「地域の人たちに、自分らしい部屋づくりの楽しさを伝えたい」と、塗料販売店の店構えからDIYショップのスタイルに衣替えした店舗がある。福岡県久留米市の塗料販売店・サンユー(社長・古舘浩二氏)は昨年秋、DIYのためのレンタルスペースや工具も兼ね備えた「インプルーブヒスイ」としてリニューアルオープン、DIYによる自分らしい部屋づくりの楽しさを発信している。

同社は建築塗料を中心とした塗料販売店。他の地域と同じように地方の塗料需要が漸減していく中で、一般消費者との接点の中から塗料の新たな需要づくりを模索、3年ほど前から店頭販売に力を入れてきた。

このB to Cビジネスを主導したのが同社部長の戸島妙子さんだ(写真)。「私自身もそうなんですが、世の中には『部屋の模様替えが好き』という方が結構いらっしゃいます。季節の変わり目や気分を変えたいときなどに行う模様替えは楽しいもの。でも、日本では家具の位置を買えたり、小物を飾ったり、せいぜい頑張ってカーテンを替えたりするくらいのもので、不完全燃焼な感じは否めません。そこにペイントや壁紙で部屋の壁を大胆に変える選択肢を提案し、もっと満足度の高い模様替え、ワクワクするような部屋づくりのスタイルを地域に広げたかった」と思いを語る。

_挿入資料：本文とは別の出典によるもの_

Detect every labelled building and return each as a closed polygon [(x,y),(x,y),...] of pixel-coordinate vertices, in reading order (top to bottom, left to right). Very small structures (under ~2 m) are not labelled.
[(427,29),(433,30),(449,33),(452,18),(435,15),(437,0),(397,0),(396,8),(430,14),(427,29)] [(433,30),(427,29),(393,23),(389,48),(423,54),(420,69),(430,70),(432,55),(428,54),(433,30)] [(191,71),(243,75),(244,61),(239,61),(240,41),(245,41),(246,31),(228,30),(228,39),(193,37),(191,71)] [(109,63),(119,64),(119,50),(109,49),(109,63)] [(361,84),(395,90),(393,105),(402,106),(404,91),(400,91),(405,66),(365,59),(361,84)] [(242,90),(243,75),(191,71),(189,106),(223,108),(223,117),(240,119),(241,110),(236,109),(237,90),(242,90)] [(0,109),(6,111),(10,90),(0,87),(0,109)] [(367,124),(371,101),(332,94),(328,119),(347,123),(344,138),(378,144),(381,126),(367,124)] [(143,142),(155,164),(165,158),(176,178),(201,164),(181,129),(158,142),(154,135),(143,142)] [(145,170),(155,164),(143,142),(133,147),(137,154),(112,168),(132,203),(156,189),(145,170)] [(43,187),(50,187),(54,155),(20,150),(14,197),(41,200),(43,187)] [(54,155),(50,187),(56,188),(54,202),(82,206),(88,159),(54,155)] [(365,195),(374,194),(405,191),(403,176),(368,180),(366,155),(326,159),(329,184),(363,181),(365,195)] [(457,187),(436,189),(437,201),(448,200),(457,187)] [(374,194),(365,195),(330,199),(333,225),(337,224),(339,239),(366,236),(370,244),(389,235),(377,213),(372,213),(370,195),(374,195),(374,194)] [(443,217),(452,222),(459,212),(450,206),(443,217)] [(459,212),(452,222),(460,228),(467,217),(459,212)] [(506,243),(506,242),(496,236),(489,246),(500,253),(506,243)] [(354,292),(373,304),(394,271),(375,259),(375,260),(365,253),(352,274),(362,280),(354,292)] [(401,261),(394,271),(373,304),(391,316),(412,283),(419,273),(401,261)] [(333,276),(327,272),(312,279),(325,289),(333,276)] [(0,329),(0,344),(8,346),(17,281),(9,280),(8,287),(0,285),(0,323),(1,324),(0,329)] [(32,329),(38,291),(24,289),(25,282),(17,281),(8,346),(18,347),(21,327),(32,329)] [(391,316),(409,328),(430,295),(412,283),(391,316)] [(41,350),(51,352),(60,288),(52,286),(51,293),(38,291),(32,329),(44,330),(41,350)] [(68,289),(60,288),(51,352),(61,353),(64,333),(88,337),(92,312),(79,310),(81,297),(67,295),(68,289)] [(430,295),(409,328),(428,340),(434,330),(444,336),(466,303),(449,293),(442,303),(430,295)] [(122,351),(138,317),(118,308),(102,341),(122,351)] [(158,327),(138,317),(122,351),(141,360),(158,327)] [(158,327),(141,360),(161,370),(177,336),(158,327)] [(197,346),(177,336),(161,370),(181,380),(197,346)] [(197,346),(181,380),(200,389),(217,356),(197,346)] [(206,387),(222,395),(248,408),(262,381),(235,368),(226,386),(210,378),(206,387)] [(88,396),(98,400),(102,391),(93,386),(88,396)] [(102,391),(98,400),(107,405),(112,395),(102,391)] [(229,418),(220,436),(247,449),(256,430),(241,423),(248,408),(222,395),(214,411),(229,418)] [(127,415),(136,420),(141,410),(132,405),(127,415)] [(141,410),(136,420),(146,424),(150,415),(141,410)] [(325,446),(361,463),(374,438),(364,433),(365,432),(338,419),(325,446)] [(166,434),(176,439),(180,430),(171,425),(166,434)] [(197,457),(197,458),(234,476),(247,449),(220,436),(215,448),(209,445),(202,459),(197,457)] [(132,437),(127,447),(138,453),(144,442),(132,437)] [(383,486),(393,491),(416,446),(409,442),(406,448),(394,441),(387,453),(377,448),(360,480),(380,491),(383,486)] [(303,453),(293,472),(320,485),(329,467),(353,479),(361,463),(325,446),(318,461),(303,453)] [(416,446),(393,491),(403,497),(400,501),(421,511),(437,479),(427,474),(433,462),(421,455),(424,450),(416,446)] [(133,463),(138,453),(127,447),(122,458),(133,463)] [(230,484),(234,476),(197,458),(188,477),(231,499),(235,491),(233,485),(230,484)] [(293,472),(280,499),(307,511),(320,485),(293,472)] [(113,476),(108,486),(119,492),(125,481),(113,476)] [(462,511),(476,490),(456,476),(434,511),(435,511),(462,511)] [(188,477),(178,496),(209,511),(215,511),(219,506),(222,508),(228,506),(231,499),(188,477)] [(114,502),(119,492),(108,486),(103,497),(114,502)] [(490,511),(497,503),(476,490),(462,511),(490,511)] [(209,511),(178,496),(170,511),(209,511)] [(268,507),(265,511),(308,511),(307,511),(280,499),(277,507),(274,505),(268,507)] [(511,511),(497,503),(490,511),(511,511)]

同社はM&Aによって近郊に新たな拠点を確保できたことから、昨年秋に久留米市津福の旧本店をDIY専門店にリニューアル。インテリアショップのようなファサードに装いを改め、店内もツーバイフォー材の造作やペイント体験コーナーの設置、DIY作業台のレンタルスペースやDIYに必要な各種工具の貸し出しなどのサービスも始めた。

そして同店の代表的なアイテムになっているのがカナダのインテリアペイント「クローバーデールペイント」と、ニューヨーク発の貼って剥がせる壁紙「テンペーパー」だ。両品とも福岡市のインテリアショップ・インプルーブが輸入販売しているもので、海外のテイストが漂うハイセンスなデザイン性がセールスポイント。

「今貼られているビニールクロスの上にペイントすることでお部屋の装いが一新しますし、テンペーパーもシール感覚でとても貼りやすい壁紙。いずれもDIYで手軽にアプローチできるので、部屋の大胆な模様替え、自分らしい部屋づくりの醍醐味が味わえます」(戸島さん)と、DIYを基点に地域との新たな関係を構築、ビジネスの発展性を探っていきたい意向だ。